3. Don't splurge — and keep saving.

When those first paychecks start flowing, you'll be tempted to loosen the reins and splurge. Resist: It's time to separate wants from needs. Automatic monthly services — magazine subscriptions, pay-TV services, cellphone bills, Netflix — all add up.

Boomers should also reevaluate their insurance needs. You may have taken out life insurance when your children were young so they'd be taken care of if something happened. If you can, consider cutting a $500,000 policy down to $150,000 or $200,000. Just make sure it's enough to cover your remaining liabilities.

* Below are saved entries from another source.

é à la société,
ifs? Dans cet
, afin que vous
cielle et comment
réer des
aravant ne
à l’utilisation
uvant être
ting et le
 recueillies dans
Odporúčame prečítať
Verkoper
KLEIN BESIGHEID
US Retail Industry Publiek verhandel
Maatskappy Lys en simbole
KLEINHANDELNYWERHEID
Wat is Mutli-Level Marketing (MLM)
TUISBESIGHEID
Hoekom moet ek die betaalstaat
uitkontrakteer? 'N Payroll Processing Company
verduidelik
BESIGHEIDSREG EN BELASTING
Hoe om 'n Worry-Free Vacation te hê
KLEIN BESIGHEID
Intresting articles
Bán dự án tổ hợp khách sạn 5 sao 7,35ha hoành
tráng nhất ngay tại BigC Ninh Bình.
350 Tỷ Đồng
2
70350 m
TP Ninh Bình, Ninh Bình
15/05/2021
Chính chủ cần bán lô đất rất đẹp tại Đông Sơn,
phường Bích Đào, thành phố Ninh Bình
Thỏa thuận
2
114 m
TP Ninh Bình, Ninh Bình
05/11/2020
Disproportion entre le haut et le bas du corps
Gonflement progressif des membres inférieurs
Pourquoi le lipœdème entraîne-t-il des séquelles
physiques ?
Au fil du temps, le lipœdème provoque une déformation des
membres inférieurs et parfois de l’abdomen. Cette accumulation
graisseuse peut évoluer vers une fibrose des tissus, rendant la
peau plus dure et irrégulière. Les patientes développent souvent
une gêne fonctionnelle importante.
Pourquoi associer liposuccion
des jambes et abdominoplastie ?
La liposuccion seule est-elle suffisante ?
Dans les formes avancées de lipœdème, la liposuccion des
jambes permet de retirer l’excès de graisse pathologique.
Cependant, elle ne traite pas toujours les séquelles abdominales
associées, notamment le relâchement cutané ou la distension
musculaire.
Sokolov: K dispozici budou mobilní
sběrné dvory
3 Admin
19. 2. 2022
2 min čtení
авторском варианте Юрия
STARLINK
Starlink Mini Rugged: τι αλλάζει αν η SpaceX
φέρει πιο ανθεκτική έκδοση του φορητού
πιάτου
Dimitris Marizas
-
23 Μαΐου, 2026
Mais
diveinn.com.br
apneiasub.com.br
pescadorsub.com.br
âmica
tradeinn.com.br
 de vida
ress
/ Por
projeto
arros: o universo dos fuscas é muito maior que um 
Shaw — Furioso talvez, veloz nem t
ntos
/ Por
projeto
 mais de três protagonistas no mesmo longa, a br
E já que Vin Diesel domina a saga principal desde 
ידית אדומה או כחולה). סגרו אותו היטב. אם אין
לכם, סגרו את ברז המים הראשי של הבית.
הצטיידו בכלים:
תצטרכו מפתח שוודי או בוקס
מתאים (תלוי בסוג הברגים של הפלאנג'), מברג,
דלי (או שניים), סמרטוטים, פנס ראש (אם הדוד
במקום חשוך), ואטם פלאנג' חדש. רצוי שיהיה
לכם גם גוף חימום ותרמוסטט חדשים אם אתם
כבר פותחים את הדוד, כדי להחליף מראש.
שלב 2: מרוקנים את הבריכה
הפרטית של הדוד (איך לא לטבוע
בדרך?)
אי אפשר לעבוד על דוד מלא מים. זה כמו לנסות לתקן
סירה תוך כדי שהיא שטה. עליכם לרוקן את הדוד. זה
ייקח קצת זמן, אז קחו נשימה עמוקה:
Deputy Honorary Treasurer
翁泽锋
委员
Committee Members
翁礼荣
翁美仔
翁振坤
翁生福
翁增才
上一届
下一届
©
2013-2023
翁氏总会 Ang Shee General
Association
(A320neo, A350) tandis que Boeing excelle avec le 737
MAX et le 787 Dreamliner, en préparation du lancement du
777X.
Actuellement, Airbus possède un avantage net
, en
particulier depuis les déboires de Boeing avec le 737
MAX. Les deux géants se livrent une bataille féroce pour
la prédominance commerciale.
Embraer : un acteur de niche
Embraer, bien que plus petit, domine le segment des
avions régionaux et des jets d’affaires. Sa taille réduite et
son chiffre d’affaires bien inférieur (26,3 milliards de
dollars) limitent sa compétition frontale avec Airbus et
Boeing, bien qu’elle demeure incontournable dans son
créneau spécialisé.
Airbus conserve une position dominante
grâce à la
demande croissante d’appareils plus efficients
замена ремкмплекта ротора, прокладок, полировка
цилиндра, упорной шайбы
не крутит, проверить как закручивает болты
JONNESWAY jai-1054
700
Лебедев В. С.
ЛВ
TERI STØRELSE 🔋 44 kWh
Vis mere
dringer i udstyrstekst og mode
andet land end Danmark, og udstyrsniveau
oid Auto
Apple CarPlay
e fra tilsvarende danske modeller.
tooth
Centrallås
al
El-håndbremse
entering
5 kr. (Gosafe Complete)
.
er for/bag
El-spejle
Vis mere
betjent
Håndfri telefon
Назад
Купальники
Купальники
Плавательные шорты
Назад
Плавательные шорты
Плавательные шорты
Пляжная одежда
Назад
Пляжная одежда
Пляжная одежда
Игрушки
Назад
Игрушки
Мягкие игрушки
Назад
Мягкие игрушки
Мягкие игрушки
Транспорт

This cost-cutting goes hand in hand with saving as much as you can. Your 50s, after all, are supposed to be a time of peak earnings, a last run to build your nest egg. If you're back at work, sign up for any 401(k) or retirement plan your new employer offers and maximize your contribution.

4. Review your investment strategy.

If your net worth has taken a nosedive, you might be tempted to take on more risk. Be careful. Think about transferring some of your assets into annuities and companies that promise growth and cash payout over time.

If you pay someone to manage your portfolio, look for savings, if possible. Mark Cortazzo, a planner with MACRO Consulting Group in Parsippany, N.J., and founder of Flat Fee Portfolios, says reducing investment advisory fees and paying a flat fee can help you retire earlier than people who are billed a percentage each quarter on their portfolios. People with accounts under $1 million can find high-quality asset management for half a percent or less, he says.

Most important: Don't be afraid to keep investing. Over the long term, says Sue Romaine, vice president of wealth management at Morgan Stanley Smith Barney in Sherman Oaks, Calif., the stock market is "the only place where you can make up the ground you've lost. You can't save your way out of this if you're in your mid-50s."